• [Exercise text]:
- - -

The TIAA Real Estate Account (the "Account") began operating on July 3,
1995 and interests in the Account began being offered to participants on October
2, 1995.
The Account's first real estate acquisition closed on November 22, 1995.
Through September 30, 1996, the Account acquired a total of ten real estate
properties, representing 46.13% of the Account's total investment portfolio,
including two industrial properties, four neighborhood shopping centers, one
office property and three apartment complexes. The Account purchased an
additional office property in late October 1996. The Account continues to pursue
suitable property acquisitions, and is currently in various stages of
negotiations with a number of prospective sellers. While attractive acquisition
prospects are available in the current market, significant competition exists
for the desirable properties.
As of September 30, 1996, 53.87% of the Account's portfolio was invested in
marketable securities. These investments consisted of interests in ten real
estate investment trusts (REITs), representing 3.23% of the portfolio, and
various short-term instruments, representing 50.64% of the portfolio.

- - -

Extracted rows
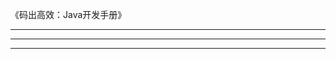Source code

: 《码出高效：Java开发手册》



---------------------------------------------------------------------------------------------------------------------




---------------------------------------------------------------------------------------------------------------------





---------------------------------------------------------------------------------------------------------------------



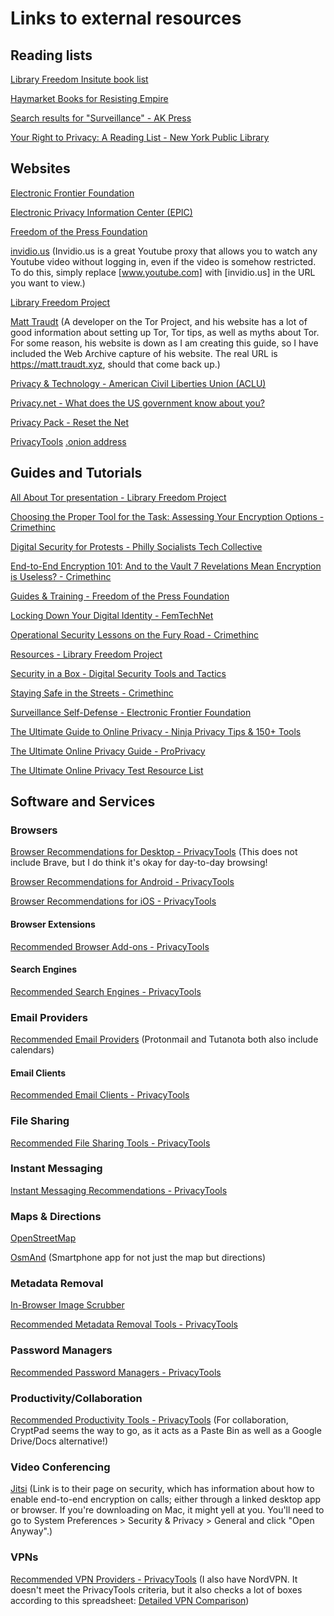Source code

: # Links to external resources

## Reading lists
[Library Freedom Insitute book list](https://github.com/alisonLFP/libraryfreedominstitute/blob/master/resources/book-list.txt)

[Haymarket Books for Resisting Empire](https://www.haymarketbooks.org/blogs/99-haymarket-books-for-resisting-empire)

[Search results for "Surveillance" - AK Press](https://www.akpress.org/catalogsearch/result?p=2&q=surveillance)

[Your Right to Privacy: A Reading List - New York Public Library](https://www.nypl.org/blog/2019/10/23/privacy-essential-reading-list)

## Websites
[Electronic Frontier Foundation](https://www.eff.org/)

[Electronic Privacy Information Center (EPIC)](https://epic.org/)

[Freedom of the Press Foundation](https://freedom.press/)

[invidio.us](https://invidio.us/) (Invidio.us is a great Youtube proxy that allows you to watch any Youtube video without logging in, even if the video is somehow restricted. To do this, simply replace [www.youtube.com] with [invidio.us] in the URL you want to view.)

[Library Freedom Project](https://libraryfreedom.org/)

[Matt Traudt](https://web.archive.org/web/20200501181242/https://matt.traudt.xyz/) (A developer on the Tor Project, and his website has a lot of good information about setting up Tor, Tor tips, as well as myths about Tor. For some reason, his website is down as I am creating this guide, so I have included the Web Archive capture of his website. The real URL is https://matt.traudt.xyz, should that come back up.)

[Privacy & Technology - American Civil Liberties Union (ACLU)](https://www.aclu.org/issues/privacy-technology)

[Privacy.net - What does the US government know about you?](https://privacy.net/us-government-surveillance-spying-data-collection/)

[Privacy Pack - Reset the Net](https://pack.resetthenet.org/)

[PrivacyTools](https://www.privacytools.io/)	[.onion address](http://privacy2zbidut4m4jyj3ksdqidzkw3uoip2vhvhbvwxbqux5xy5obyd.onion/)


	
## Guides and Tutorials
[All About Tor presentation - Library Freedom Project](https://github.com/alisonLFP/libraryfreedominstitute/blob/master/resources/tor-slides-LFI.pptx)

[Choosing the Proper Tool for the Task: Assessing Your Encryption Options - Crimethinc](https://crimethinc.com/2017/03/21/choosing-the-proper-tool-for-the-task-assessing-your-encryption-options)

[Digital Security for Protests - Philly Socialists Tech Collective](https://www.phillysocialists.org/digital-security)

[End-to-End Encryption 101: And to the Vault 7 Revelations Mean Encryption is Useless? - Crimethinc](https://crimethinc.com/2017/03/08/end-to-end-encryption-101-what-does-e2ee-do-and-does-vault-7-mean-its-useless)

[Guides & Training - Freedom of the Press Foundation](https://freedom.press/training/)

[Locking Down Your Digital Identity - FemTechNet](https://femtechnet.org/csov/lock-down-your-digital-identity/)

[Operational Security Lessons on the Fury Road - Crimethinc](https://crimethinc.com/2017/02/22/operational-security-lessons-learned-on-the-fury-road-popsec)

[Resources - Library Freedom Project](https://libraryfreedom.org/index.php/resources/)

[Security in a Box - Digital Security Tools and Tactics](https://securityinabox.org/en/)

[Staying Safe in the Streets - Crimethinc](https://crimethinc.com/2014/08/14/staying-safe-in-the-streets)

[Surveillance Self-Defense - Electronic Frontier Foundation](https://ssd.eff.org/)

[The Ultimate Guide to Online Privacy - Ninja Privacy Tips & 150+ Tools](https://fried.com/privacy)

[The Ultimate Online Privacy Guide - ProPrivacy](https://proprivacy.com/guides/the-ultimate-privacy-guide)

[The Ultimate Online Privacy Test Resource List](https://www.ghacks.net/2015/12/28/the-ultimate-online-privacy-test-resource-list/)

## Software and Services
### Browsers
[Browser Recommendations for Desktop - PrivacyTools](https://www.privacytools.io/browsers/#browser) (This does not include Brave, but I do think it's okay for day-to-day browsing!

[Browser Recommendations for Android - PrivacyTools](https://www.privacytools.io/browsers/#browser-android)

[Browser Recommendations for iOS - PrivacyTools](https://www.privacytools.io/browsers/#browser-ios)

#### Browser Extensions
[Recommended Browser Add-ons - PrivacyTools](https://www.privacytools.io/browsers/#addons)

#### Search Engines
[Recommended Search Engines - PrivacyTools](https://www.privacytools.io/providers/search-engines/)

### Email Providers
[Recommended Email Providers](https://www.privacytools.io/providers/email/) (Protonmail and Tutanota both also include calendars)

#### Email Clients
[Recommended Email Clients - PrivacyTools](https://www.privacytools.io/software/email/)

### File Sharing
[Recommended File Sharing Tools - PrivacyTools](https://www.privacytools.io/software/file-sharing/)

### Instant Messaging
[Instant Messaging Recommendations - PrivacyTools](https://www.privacytools.io/software/real-time-communication/)

### Maps & Directions
[OpenStreetMap](https://www.openstreetmap.org/)

[OsmAnd](https://osmand.net/) (Smartphone app for not just the map but directions)

### Metadata Removal
[In-Browser Image Scrubber](https://everestpipkin.github.io/image-scrubber/)

[Recommended Metadata Removal Tools - PrivacyTools](https://www.privacytools.io/software/productivity/#metadata-removal-tools)

### Password Managers
[Recommended Password Managers - PrivacyTools](https://www.privacytools.io/software/passwords/)

### Productivity/Collaboration
[Recommended Productivity Tools - PrivacyTools](https://www.privacytools.io/software/productivity/) (For collaboration, CryptPad seems the way to go, as it acts as a Paste Bin as well as a Google Drive/Docs alternative!)

### Video Conferencing
[Jitsi](https://jitsi.org/security/) (Link is to their page on security, which has information about how to enable end-to-end encryption on calls; either through a linked desktop app or browser. If you're downloading on Mac, it might yell at you. You'll need to go to System Preferences > Security & Privacy > General and click "Open Anyway".)

### VPNs
[Recommended VPN Providers - PrivacyTools](https://www.privacytools.io/providers/vpn/) (I also have NordVPN. It doesn't meet the PrivacyTools criteria, but it also checks a lot of boxes according to this spreadsheet: [Detailed VPN Comparison](https://thatoneprivacysite.net/#detailed-vpn-comparison))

- - -

• [Problems to work on]:
• 1. In the Account excerpt, on what date did the Account's first real estate acquisition close?
• 2. Return the stretch of the Account excerpt from "The TIAA Real" through "November 22, 1995.", copied word for word.
Rely only on the Account excerpt.

• [Results in order]:
• 1. November 22, 1995.

• 2.
The TIAA Real Estate Account (the "Account") began operating on July 3,
1995 and interests in the Account began being offered to participants on October
2, 1995.
The Account's first real estate acquisition closed on November 22, 1995.